§ **Written task**: Could you print only the lines from the one containing "Identify the document" through the end of the listing below, unchanged?

§ **Data provided**:
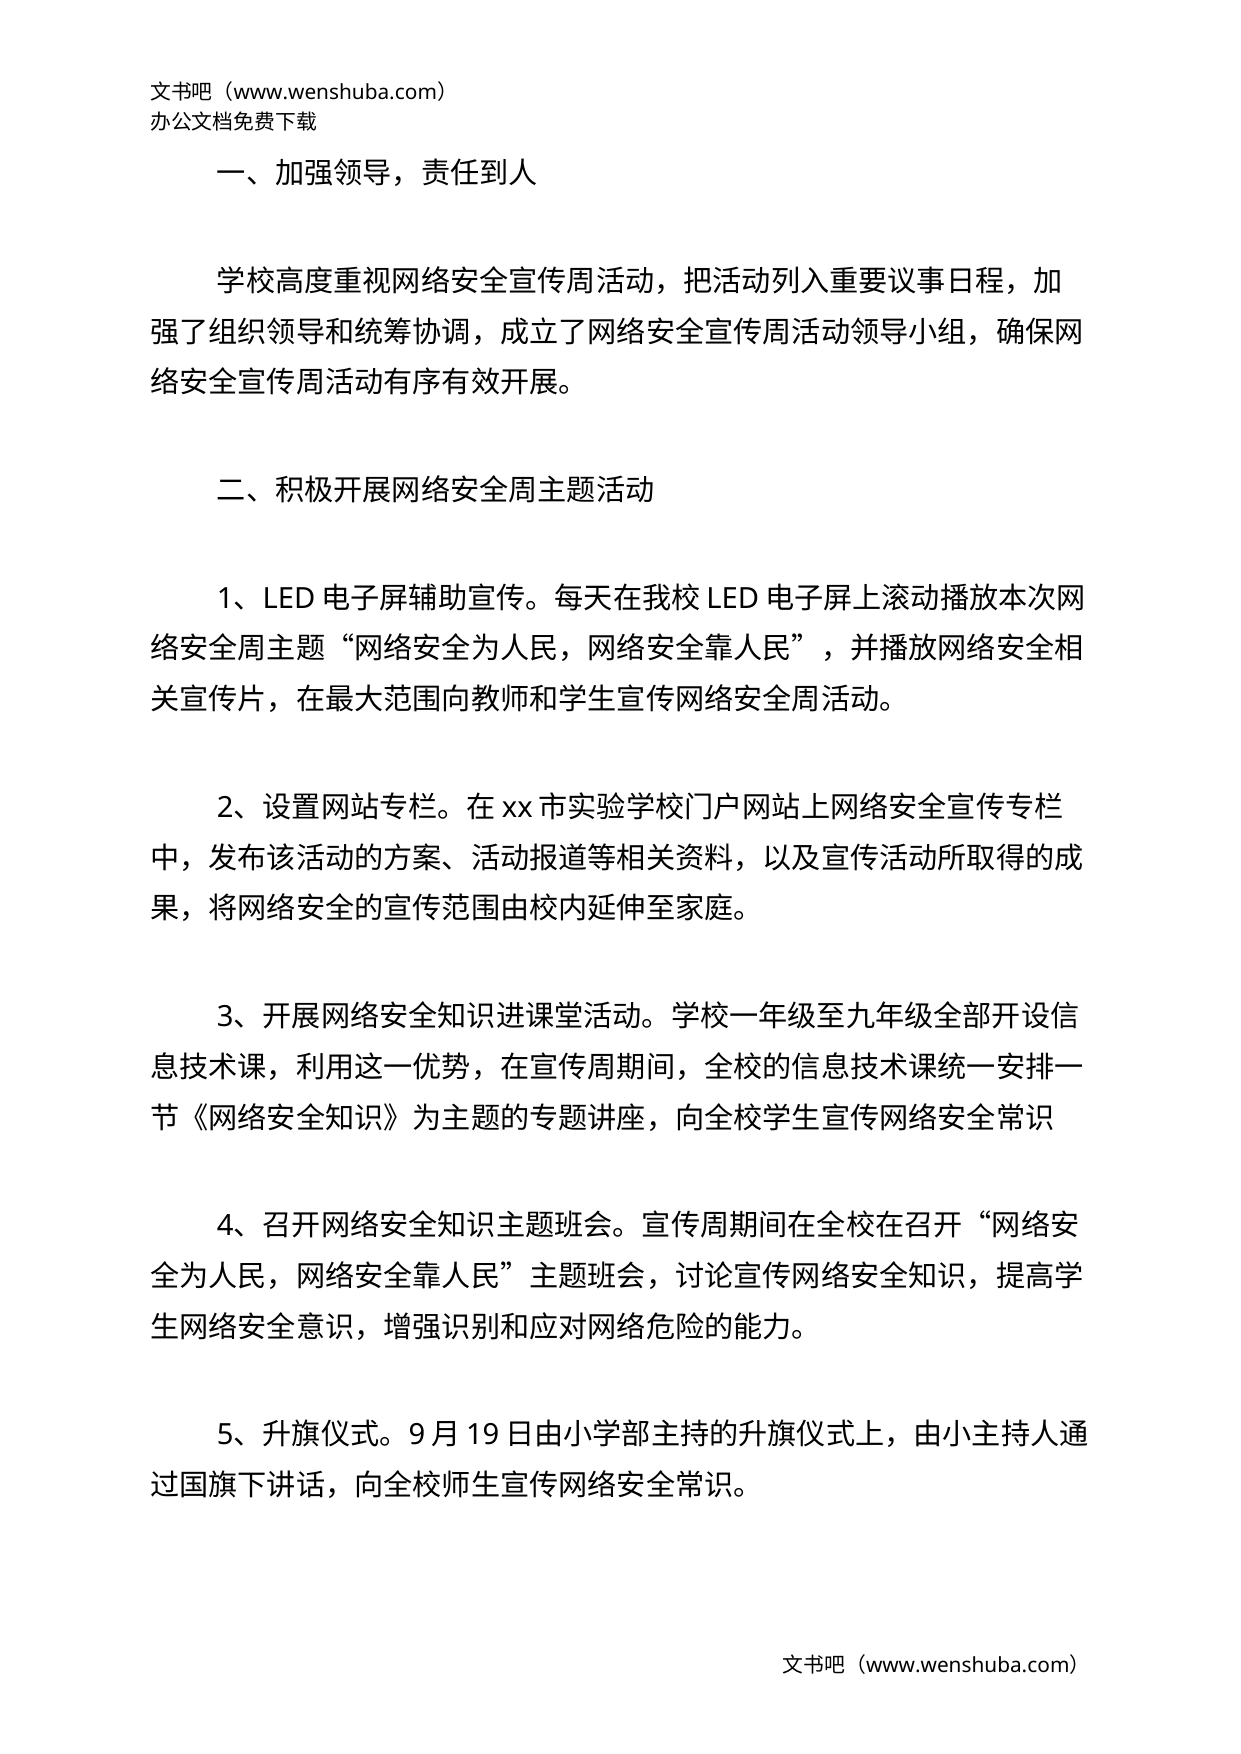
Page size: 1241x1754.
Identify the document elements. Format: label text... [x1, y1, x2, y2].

text 4、召开网络安全知识主题班会。宣传周期间在全校在召开“网络安全为人民，网络安全靠人民”主题班会，讨论宣传网络安全知识，提高学生网络安全意识，增强识别和应对网络危险的能力。 [150, 1202, 1090, 1346]
text 2、设置网站专栏。在xx市实验学校门户网站上网络安全宣传专栏中，发布该活动的方案、活动报道等相关资料，以及宣传活动所取得的成果，将网络安全的宣传范围由校内延伸至家庭。 [150, 783, 1090, 927]
text 1、LED电子屏辅助宣传。每天在我校LED电子屏上滚动播放本次网络安全周主题“网络安全为人民，网络安全靠人民”，并播放网络安全相关宣传片，在最大范围向教师和学生宣传网络安全周活动。 [150, 574, 1090, 718]
text 3、开展网络安全知识进课堂活动。学校一年级至九年级全部开设信息技术课，利用这一优势，在宣传周期间，全校的信息技术课统一安排一节《网络安全知识》为主题的专题讲座，向全校学生宣传网络安全常识 [150, 993, 1090, 1136]
text 学校高度重视网络安全宣传周活动，把活动列入重要议事日程，加强了组织领导和统筹协调，成立了网络安全宣传周活动领导小组，确保网络安全宣传周活动有序有效开展。 [150, 258, 1090, 401]
text 5、升旗仪式。9月19日由小学部主持的升旗仪式上，由小主持人通过国旗下讲话，向全校师生宣传网络安全常识。 [150, 1411, 1090, 1504]
text 二、积极开展网络安全周主题活动 [150, 467, 1090, 509]
text 一、加强领导，责任到人 [150, 150, 1090, 192]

§ **Answer to this task**:
Identify the document elements. Format: label text... [x1, y1, x2, y2].

text 4、召开网络安全知识主题班会。宣传周期间在全校在召开“网络安全为人民，网络安全靠人民”主题班会，讨论宣传网络安全知识，提高学生网络安全意识，增强识别和应对网络危险的能力。 [150, 1202, 1090, 1346]
text 2、设置网站专栏。在xx市实验学校门户网站上网络安全宣传专栏中，发布该活动的方案、活动报道等相关资料，以及宣传活动所取得的成果，将网络安全的宣传范围由校内延伸至家庭。 [150, 783, 1090, 927]
text 1、LED电子屏辅助宣传。每天在我校LED电子屏上滚动播放本次网络安全周主题“网络安全为人民，网络安全靠人民”，并播放网络安全相关宣传片，在最大范围向教师和学生宣传网络安全周活动。 [150, 574, 1090, 718]
text 3、开展网络安全知识进课堂活动。学校一年级至九年级全部开设信息技术课，利用这一优势，在宣传周期间，全校的信息技术课统一安排一节《网络安全知识》为主题的专题讲座，向全校学生宣传网络安全常识 [150, 993, 1090, 1136]
text 学校高度重视网络安全宣传周活动，把活动列入重要议事日程，加强了组织领导和统筹协调，成立了网络安全宣传周活动领导小组，确保网络安全宣传周活动有序有效开展。 [150, 258, 1090, 401]
text 5、升旗仪式。9月19日由小学部主持的升旗仪式上，由小主持人通过国旗下讲话，向全校师生宣传网络安全常识。 [150, 1411, 1090, 1504]
text 二、积极开展网络安全周主题活动 [150, 467, 1090, 509]
text 一、加强领导，责任到人 [150, 150, 1090, 192]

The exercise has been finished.